About the Book
The use of redundant servers has long been a solution for meeting sudden spikes in demand, machine failures, and outages. Cloud services greatly reduce the cost and hassle of provisioning redundant equipment and load balancers and give you the ability to deal with separate network, application, and client-side loads. But today there are many options to consider, and you have to determine which cloud service (or services) will meet your unique needs.
With this ebook, I deliver a practical guide to load balancing services in the cloud. In this dynamic environment, where machines are frequently provisioned and decommissioned to meet user demand, you need a load balancer that can intelligently distribute traffic. This ebook walks you through the strategy via several options, including the use of the NGINX software load balancer with AWS Network Load Balancer (AWS NLB) and global load balancing with AWS’ Route 53 offering.

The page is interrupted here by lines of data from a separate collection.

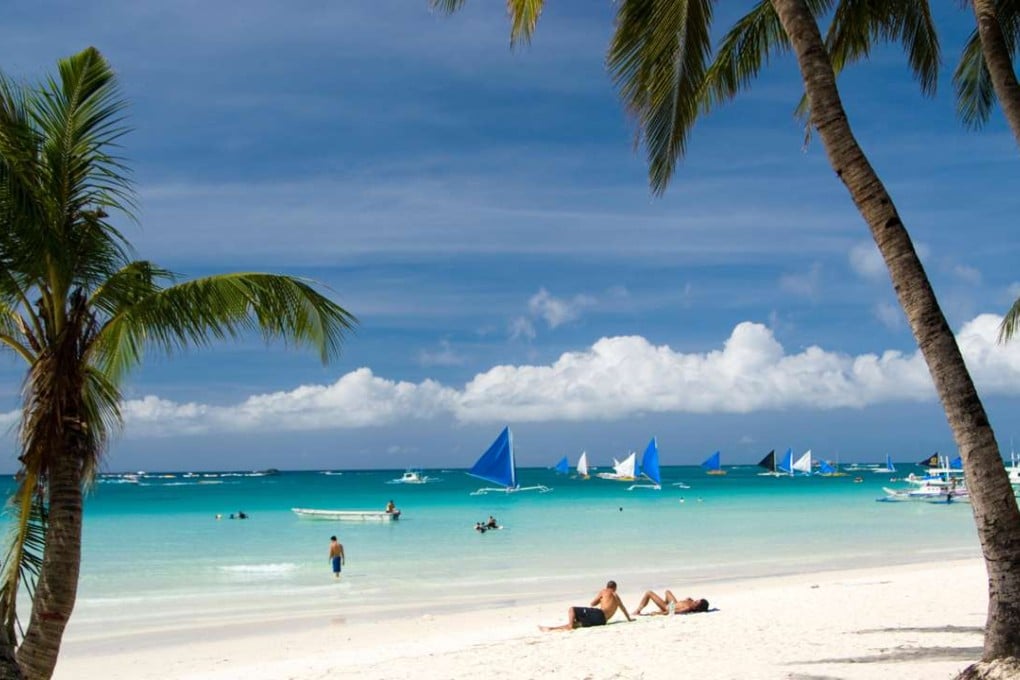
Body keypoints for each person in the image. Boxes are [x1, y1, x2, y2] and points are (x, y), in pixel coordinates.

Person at [540, 580, 633, 632]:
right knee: (578, 624)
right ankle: (551, 628)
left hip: (599, 614)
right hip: (603, 621)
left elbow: (592, 603)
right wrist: (629, 619)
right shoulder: (617, 596)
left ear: (607, 586)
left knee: (572, 609)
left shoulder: (604, 591)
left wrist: (600, 599)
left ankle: (568, 626)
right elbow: (623, 609)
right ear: (615, 588)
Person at [633, 589, 709, 616]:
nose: (695, 602)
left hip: (668, 607)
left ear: (697, 608)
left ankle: (638, 610)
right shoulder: (691, 602)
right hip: (673, 603)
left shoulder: (687, 608)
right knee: (667, 591)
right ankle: (662, 608)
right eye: (696, 601)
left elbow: (672, 612)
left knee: (649, 593)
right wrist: (688, 600)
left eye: (696, 603)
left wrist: (659, 613)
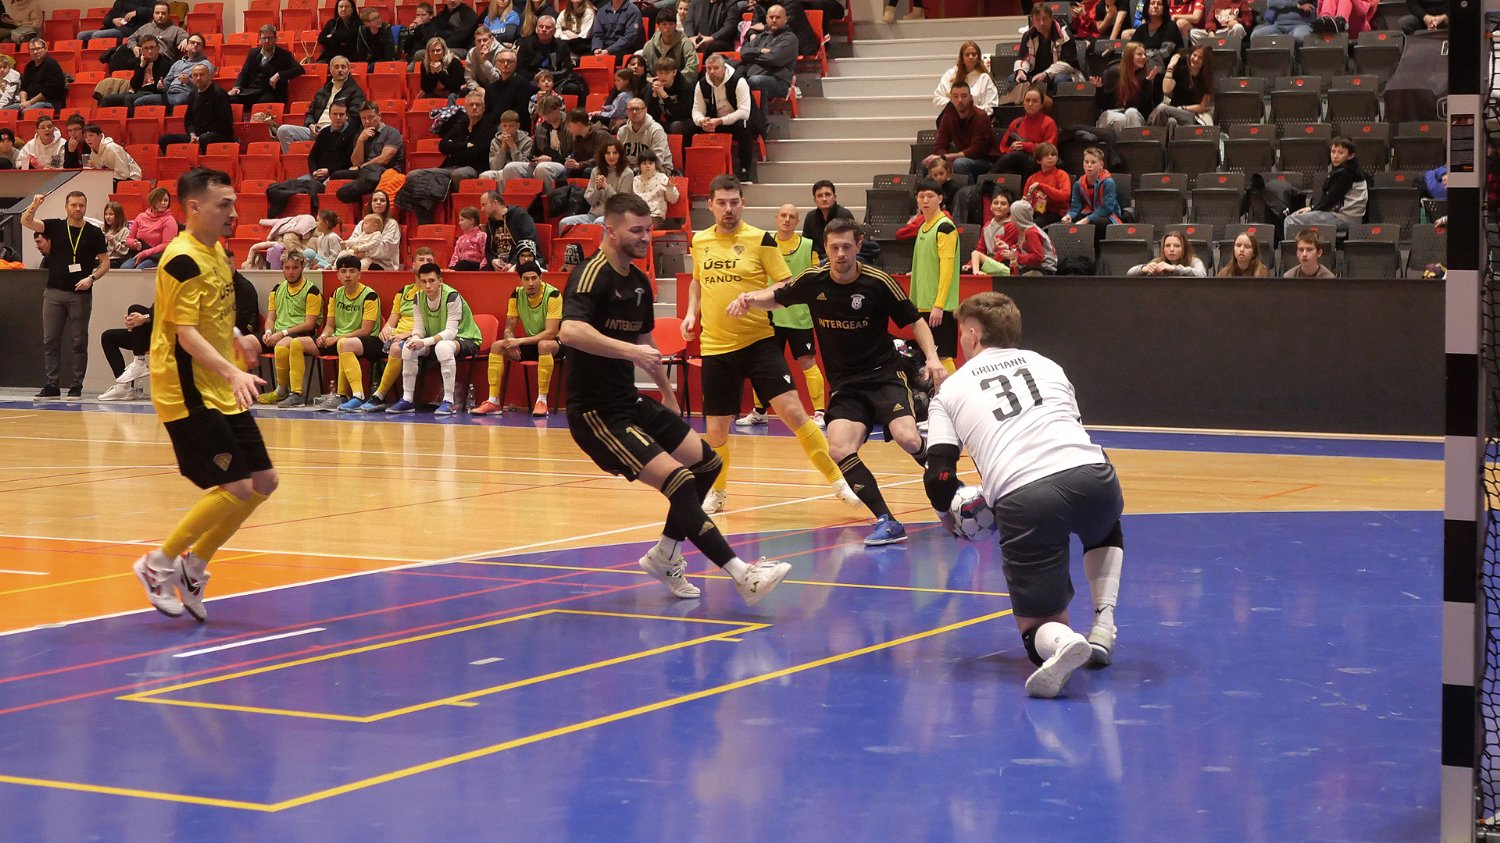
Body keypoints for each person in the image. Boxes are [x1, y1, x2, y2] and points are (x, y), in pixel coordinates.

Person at [561, 192, 792, 604]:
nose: (645, 237)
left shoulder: (638, 282)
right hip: (597, 414)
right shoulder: (591, 275)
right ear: (609, 231)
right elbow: (571, 332)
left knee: (707, 463)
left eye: (648, 230)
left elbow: (645, 342)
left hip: (629, 402)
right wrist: (630, 352)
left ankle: (665, 554)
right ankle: (742, 575)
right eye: (636, 230)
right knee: (680, 481)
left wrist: (667, 393)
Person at [922, 291, 1125, 697]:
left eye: (962, 333)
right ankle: (1104, 624)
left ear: (973, 334)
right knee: (1103, 527)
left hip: (1026, 495)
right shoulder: (1049, 365)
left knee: (1037, 631)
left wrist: (951, 520)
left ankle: (1062, 642)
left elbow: (939, 477)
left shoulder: (950, 390)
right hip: (1095, 476)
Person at [730, 218, 948, 545]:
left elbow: (915, 322)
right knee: (839, 448)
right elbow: (779, 296)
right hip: (846, 385)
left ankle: (949, 483)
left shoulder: (878, 282)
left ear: (858, 245)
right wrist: (751, 299)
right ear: (826, 248)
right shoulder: (813, 279)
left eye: (847, 246)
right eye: (834, 247)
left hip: (884, 376)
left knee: (907, 438)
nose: (841, 254)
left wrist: (932, 357)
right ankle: (887, 520)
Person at [129, 168, 279, 623]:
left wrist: (238, 337)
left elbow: (210, 314)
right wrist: (232, 370)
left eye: (234, 203)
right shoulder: (181, 259)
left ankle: (193, 568)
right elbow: (185, 332)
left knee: (264, 481)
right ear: (194, 207)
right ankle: (158, 564)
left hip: (217, 384)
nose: (233, 212)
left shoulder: (215, 252)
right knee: (235, 486)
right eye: (223, 205)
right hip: (185, 388)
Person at [684, 174, 858, 514]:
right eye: (722, 203)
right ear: (710, 204)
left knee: (793, 412)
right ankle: (717, 492)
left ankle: (840, 482)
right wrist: (692, 313)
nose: (728, 209)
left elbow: (785, 285)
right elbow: (697, 281)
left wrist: (753, 297)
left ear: (743, 203)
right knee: (716, 431)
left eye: (734, 202)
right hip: (716, 347)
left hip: (759, 342)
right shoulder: (699, 241)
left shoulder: (761, 239)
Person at [736, 202, 829, 429]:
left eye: (792, 216)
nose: (787, 219)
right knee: (760, 363)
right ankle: (760, 411)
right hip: (769, 315)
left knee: (808, 362)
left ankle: (819, 412)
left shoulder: (808, 246)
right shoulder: (765, 243)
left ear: (797, 221)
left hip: (799, 315)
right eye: (783, 215)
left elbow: (817, 278)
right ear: (776, 218)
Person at [20, 191, 109, 399]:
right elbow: (26, 221)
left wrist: (91, 278)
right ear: (66, 206)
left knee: (79, 341)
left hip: (80, 295)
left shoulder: (94, 232)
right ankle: (52, 385)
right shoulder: (56, 226)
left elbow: (105, 263)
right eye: (74, 205)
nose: (78, 209)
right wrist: (35, 204)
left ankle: (76, 385)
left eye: (81, 205)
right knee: (50, 340)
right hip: (54, 292)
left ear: (85, 207)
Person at [386, 264, 483, 415]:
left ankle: (448, 401)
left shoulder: (452, 296)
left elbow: (451, 332)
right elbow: (419, 329)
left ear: (440, 281)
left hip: (467, 339)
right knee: (408, 347)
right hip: (436, 340)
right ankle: (407, 399)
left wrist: (423, 342)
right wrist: (415, 339)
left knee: (443, 347)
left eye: (431, 281)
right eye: (424, 281)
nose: (428, 285)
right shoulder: (418, 297)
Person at [474, 261, 562, 415]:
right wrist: (511, 343)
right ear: (520, 280)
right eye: (526, 279)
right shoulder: (516, 294)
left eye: (534, 278)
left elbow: (551, 332)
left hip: (556, 344)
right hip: (532, 342)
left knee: (544, 345)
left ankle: (542, 401)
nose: (530, 283)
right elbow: (509, 328)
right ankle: (493, 401)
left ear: (541, 278)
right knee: (497, 346)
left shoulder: (553, 295)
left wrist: (519, 341)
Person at [313, 255, 384, 411]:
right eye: (343, 271)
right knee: (296, 343)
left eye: (352, 271)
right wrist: (324, 336)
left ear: (359, 274)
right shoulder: (336, 294)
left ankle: (357, 395)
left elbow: (366, 330)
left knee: (343, 344)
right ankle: (293, 393)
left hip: (369, 341)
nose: (347, 275)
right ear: (338, 275)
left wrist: (336, 338)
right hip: (339, 339)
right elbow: (329, 326)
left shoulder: (370, 295)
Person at [264, 100, 357, 217]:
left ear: (347, 116)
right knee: (290, 187)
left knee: (318, 189)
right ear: (329, 115)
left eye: (341, 114)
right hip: (316, 174)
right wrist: (314, 171)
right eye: (335, 114)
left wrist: (328, 171)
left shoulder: (353, 133)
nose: (338, 117)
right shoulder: (324, 132)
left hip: (335, 174)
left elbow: (348, 160)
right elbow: (312, 156)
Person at [256, 250, 324, 407]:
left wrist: (282, 333)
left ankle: (283, 391)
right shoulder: (276, 289)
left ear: (302, 267)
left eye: (295, 267)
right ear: (282, 268)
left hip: (301, 334)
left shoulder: (312, 291)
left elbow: (310, 324)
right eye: (287, 268)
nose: (291, 272)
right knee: (246, 342)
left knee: (282, 345)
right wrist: (268, 332)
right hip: (277, 333)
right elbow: (271, 318)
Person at [908, 178, 961, 374]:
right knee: (930, 355)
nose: (925, 200)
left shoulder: (945, 227)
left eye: (930, 196)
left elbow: (947, 269)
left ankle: (952, 391)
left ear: (940, 198)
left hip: (939, 307)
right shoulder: (923, 227)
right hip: (923, 303)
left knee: (942, 355)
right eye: (921, 196)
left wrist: (939, 305)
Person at [257, 55, 366, 151]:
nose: (340, 70)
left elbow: (355, 117)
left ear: (348, 70)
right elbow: (310, 114)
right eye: (336, 67)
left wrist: (334, 126)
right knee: (283, 130)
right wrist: (311, 125)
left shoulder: (355, 91)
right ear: (330, 70)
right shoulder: (323, 90)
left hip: (337, 132)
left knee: (325, 132)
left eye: (343, 67)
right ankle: (295, 164)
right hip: (316, 130)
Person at [356, 263, 424, 412]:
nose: (424, 263)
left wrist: (406, 335)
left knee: (396, 348)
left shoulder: (433, 293)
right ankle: (354, 396)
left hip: (415, 338)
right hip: (395, 336)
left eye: (428, 260)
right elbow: (392, 321)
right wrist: (386, 330)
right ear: (413, 264)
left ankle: (378, 395)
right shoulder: (404, 292)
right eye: (421, 259)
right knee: (347, 344)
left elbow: (430, 327)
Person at [693, 53, 760, 183]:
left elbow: (744, 112)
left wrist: (720, 121)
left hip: (736, 123)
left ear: (724, 68)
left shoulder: (739, 81)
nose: (712, 72)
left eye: (716, 68)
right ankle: (694, 173)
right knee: (687, 127)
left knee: (743, 125)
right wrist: (701, 121)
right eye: (709, 68)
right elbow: (696, 110)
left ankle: (745, 169)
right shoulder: (701, 84)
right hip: (715, 123)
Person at [1285, 136, 1367, 235]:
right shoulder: (1354, 170)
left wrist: (1312, 209)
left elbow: (1331, 199)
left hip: (1343, 219)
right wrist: (1312, 208)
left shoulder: (1346, 173)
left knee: (1290, 220)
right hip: (1346, 217)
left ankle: (1294, 245)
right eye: (1333, 152)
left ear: (1351, 155)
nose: (1335, 156)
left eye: (1340, 153)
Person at [335, 101, 406, 206]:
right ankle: (357, 193)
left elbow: (384, 159)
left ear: (379, 116)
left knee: (372, 169)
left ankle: (352, 191)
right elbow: (355, 162)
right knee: (337, 175)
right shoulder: (361, 136)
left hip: (385, 171)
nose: (367, 121)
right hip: (365, 172)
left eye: (371, 117)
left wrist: (363, 166)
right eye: (363, 118)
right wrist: (360, 141)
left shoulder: (391, 132)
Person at [926, 80, 995, 180]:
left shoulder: (981, 117)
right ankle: (932, 190)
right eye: (956, 96)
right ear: (951, 99)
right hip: (961, 158)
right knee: (927, 163)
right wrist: (941, 159)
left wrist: (945, 157)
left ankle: (970, 189)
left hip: (985, 161)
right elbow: (940, 144)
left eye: (964, 96)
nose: (960, 100)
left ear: (970, 98)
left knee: (959, 163)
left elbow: (976, 150)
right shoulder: (948, 115)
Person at [157, 63, 235, 152]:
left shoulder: (219, 93)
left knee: (205, 138)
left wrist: (201, 137)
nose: (198, 78)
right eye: (195, 75)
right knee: (165, 140)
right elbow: (188, 120)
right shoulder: (192, 94)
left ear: (209, 76)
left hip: (217, 135)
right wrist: (192, 135)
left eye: (202, 75)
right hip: (197, 135)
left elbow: (225, 123)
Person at [559, 138, 632, 232]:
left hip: (615, 216)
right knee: (564, 223)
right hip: (593, 215)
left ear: (620, 155)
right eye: (608, 153)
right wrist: (597, 188)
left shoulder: (627, 173)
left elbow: (622, 204)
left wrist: (606, 187)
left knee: (598, 223)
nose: (611, 156)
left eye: (615, 153)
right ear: (603, 155)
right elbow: (591, 202)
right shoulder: (596, 171)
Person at [1007, 5, 1079, 96]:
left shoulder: (1064, 35)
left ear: (1051, 18)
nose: (1042, 23)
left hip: (1056, 74)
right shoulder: (1028, 35)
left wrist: (1046, 74)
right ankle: (1025, 104)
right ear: (1032, 20)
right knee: (1012, 78)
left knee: (1061, 79)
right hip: (1035, 75)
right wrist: (1021, 71)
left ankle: (1056, 105)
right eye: (1038, 20)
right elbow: (1023, 58)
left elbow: (1069, 64)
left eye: (1044, 19)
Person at [131, 32, 212, 112]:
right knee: (139, 102)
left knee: (177, 101)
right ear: (186, 46)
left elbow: (205, 87)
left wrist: (189, 82)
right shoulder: (178, 63)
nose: (195, 45)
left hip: (187, 93)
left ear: (203, 48)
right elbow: (166, 82)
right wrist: (161, 85)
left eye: (198, 44)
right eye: (192, 42)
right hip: (169, 94)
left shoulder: (205, 64)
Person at [228, 25, 305, 107]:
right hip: (251, 91)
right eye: (264, 38)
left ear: (275, 39)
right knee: (228, 99)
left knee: (263, 104)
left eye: (270, 38)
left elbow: (299, 69)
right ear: (260, 39)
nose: (267, 41)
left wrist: (279, 75)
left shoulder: (284, 55)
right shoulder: (253, 53)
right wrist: (236, 87)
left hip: (271, 93)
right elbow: (244, 73)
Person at [1061, 146, 1124, 245]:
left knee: (1097, 223)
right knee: (1072, 223)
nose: (1089, 165)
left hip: (1108, 215)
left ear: (1101, 165)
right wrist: (1069, 216)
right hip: (1090, 212)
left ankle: (1096, 251)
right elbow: (1075, 207)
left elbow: (1106, 209)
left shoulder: (1108, 182)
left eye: (1093, 162)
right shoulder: (1078, 184)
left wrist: (1087, 219)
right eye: (1086, 162)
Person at [1091, 41, 1158, 131]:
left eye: (1144, 54)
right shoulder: (1112, 73)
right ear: (1129, 56)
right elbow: (1101, 105)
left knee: (1131, 112)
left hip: (1133, 115)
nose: (1144, 57)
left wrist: (1148, 83)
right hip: (1112, 113)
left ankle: (1134, 140)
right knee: (1120, 119)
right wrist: (1099, 89)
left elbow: (1147, 111)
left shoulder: (1143, 78)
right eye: (1139, 54)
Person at [992, 88, 1058, 180]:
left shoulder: (1049, 123)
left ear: (1041, 105)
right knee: (1009, 166)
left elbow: (1049, 149)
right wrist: (1011, 148)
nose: (1030, 104)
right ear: (1023, 103)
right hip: (1015, 160)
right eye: (1027, 100)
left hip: (1037, 161)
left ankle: (988, 177)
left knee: (1015, 156)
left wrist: (1025, 146)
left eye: (1035, 101)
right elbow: (1003, 146)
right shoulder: (1016, 123)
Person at [738, 4, 797, 102]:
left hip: (778, 81)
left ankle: (759, 113)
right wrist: (760, 50)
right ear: (766, 19)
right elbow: (743, 53)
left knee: (756, 81)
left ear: (785, 19)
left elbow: (774, 60)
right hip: (753, 75)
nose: (774, 20)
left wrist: (752, 57)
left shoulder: (790, 38)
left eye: (778, 17)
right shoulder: (761, 37)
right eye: (771, 17)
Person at [98, 33, 172, 111]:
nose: (149, 51)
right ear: (142, 50)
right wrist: (142, 66)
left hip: (153, 94)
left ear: (158, 48)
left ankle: (130, 119)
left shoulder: (165, 63)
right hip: (138, 93)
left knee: (129, 98)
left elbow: (157, 87)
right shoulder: (140, 62)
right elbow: (134, 85)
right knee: (107, 99)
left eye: (152, 47)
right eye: (146, 48)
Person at [97, 303, 153, 401]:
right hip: (150, 334)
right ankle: (123, 388)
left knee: (135, 308)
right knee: (108, 337)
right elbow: (153, 311)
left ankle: (139, 362)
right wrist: (133, 321)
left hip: (167, 335)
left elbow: (166, 315)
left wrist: (145, 318)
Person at [1149, 45, 1214, 128]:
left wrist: (1183, 108)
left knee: (1163, 109)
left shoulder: (1206, 78)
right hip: (1173, 111)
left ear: (1205, 61)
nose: (1195, 59)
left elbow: (1202, 107)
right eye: (1194, 55)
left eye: (1200, 57)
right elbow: (1166, 90)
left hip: (1191, 114)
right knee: (1171, 121)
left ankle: (1153, 132)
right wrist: (1170, 67)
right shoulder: (1182, 70)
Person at [481, 189, 540, 269]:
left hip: (522, 261)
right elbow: (488, 250)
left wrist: (513, 263)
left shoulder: (519, 215)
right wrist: (493, 260)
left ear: (495, 203)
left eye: (484, 205)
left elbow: (529, 242)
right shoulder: (490, 223)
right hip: (499, 264)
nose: (482, 209)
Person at [935, 41, 999, 115]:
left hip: (975, 119)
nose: (970, 57)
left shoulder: (984, 78)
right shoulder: (950, 74)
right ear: (962, 58)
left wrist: (968, 109)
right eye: (967, 54)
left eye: (974, 54)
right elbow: (937, 99)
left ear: (978, 58)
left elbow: (991, 107)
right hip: (953, 117)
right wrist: (958, 107)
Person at [122, 188, 178, 269]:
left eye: (165, 200)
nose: (163, 203)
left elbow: (167, 245)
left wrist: (145, 253)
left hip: (157, 256)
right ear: (152, 201)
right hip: (139, 253)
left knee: (140, 269)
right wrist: (134, 244)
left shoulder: (170, 221)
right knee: (125, 268)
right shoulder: (140, 217)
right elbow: (129, 239)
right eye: (160, 200)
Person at [801, 179, 855, 262]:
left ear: (835, 197)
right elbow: (806, 245)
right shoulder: (810, 217)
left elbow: (850, 244)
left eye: (827, 195)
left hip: (840, 259)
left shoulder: (844, 215)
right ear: (815, 200)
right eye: (820, 196)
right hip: (816, 262)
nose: (824, 199)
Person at [616, 97, 673, 172]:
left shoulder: (656, 130)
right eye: (631, 109)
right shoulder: (622, 131)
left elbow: (658, 160)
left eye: (637, 109)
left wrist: (637, 172)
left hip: (658, 169)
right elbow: (619, 158)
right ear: (627, 112)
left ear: (645, 110)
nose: (634, 112)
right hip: (631, 170)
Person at [971, 189, 1018, 276]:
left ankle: (977, 271)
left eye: (1003, 204)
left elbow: (1004, 253)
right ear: (990, 207)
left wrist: (986, 262)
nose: (999, 206)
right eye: (996, 203)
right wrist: (970, 264)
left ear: (1009, 208)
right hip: (988, 262)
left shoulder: (1012, 226)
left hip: (1004, 263)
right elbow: (981, 249)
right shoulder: (986, 226)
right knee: (974, 256)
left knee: (975, 254)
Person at [8, 38, 63, 113]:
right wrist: (23, 102)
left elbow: (49, 91)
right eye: (32, 49)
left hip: (49, 102)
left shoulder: (52, 65)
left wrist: (30, 102)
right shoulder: (29, 66)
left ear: (45, 49)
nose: (35, 52)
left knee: (26, 112)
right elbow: (23, 88)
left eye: (38, 49)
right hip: (29, 102)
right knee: (3, 111)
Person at [1022, 142, 1070, 228]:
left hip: (1056, 214)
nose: (1050, 157)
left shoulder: (1062, 174)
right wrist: (1027, 200)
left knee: (1032, 226)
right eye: (1046, 155)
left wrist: (1042, 187)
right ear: (1038, 160)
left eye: (1053, 155)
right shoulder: (1032, 178)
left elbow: (1065, 197)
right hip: (1036, 212)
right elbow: (1026, 198)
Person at [642, 7, 699, 78]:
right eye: (664, 24)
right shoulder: (649, 45)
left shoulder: (686, 43)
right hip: (655, 82)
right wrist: (651, 79)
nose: (668, 27)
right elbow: (643, 70)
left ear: (675, 26)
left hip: (679, 81)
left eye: (671, 24)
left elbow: (692, 68)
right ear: (658, 26)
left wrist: (672, 78)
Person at [647, 56, 696, 136]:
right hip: (668, 122)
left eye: (667, 73)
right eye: (660, 73)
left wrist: (665, 96)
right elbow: (652, 115)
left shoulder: (686, 86)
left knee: (676, 126)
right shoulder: (654, 86)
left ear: (674, 72)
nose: (663, 76)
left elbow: (682, 114)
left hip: (687, 121)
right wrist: (654, 96)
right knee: (648, 125)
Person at [1125, 231, 1207, 275]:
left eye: (1177, 246)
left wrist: (1175, 269)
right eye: (1167, 246)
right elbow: (1129, 273)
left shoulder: (1194, 261)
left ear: (1184, 248)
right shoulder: (1158, 261)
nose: (1171, 249)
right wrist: (1144, 269)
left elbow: (1202, 274)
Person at [1253, 0, 1317, 39]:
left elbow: (1302, 1)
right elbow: (1271, 2)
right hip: (1278, 25)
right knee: (1256, 36)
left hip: (1301, 24)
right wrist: (1296, 4)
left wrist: (1283, 2)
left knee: (1300, 37)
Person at [100, 201, 132, 268]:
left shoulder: (125, 231)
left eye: (111, 214)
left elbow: (124, 251)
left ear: (118, 216)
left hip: (116, 260)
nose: (108, 217)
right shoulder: (103, 230)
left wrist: (113, 241)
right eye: (106, 214)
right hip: (103, 259)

This book is for engineers and technical managers looking to take advantage of the cloud in a way that requires a load balancing solution. I am using AWS as the example because it is widely used, and therefore will be the most useful to the most people. You’ll learn about load balancing in general, as well as AWS load balancers, AWS patterns, and the NGINX reverse proxy and load balancer. I’ve chosen to use NGINX as a software load balancer example because of its versatility and growing popularity. As adoption of NGINX grows, there are more people looking to learn about different ways they can apply the technology in their solutions. My goal is to help educate you on how you can craft a load balancing solution in the cloud that fits your needs without being prescriptive, but rather descriptive and informative.
I wrote this text to complement the AWS Quick Start guide to NGINX Plus. I truly believe in NGINX as a capable application delivery platform, and AWS as an industry leading cloud platform. That being said, there are other solutions to choose from, such as: Google Cloud, Microsoft Azure, Digital Ocean, IBM Cloud, their respective platform native load balancers, HAProxy, the Apache HTTP Server with the mod_proxy module, and IIS with the URL Rewrite module. As a cloud consultant, I understand that each cloud application has different load balancing needs. I hope that the information in this book helps you design a solid solution that fits your performance, security, and availability needs, while being economically reasonable.
As you read through keep your application architecture in mind. Compare and contrast the feature set you might need with the up-front and ongoing cost of building and managing the solution. Pay special attention to the automatic registration and deregistration of nodes with the load balancer. Even if you do not plan to auto scale today, it is wise to prepare with a load balancing solution that is capable of doing so to enable your future.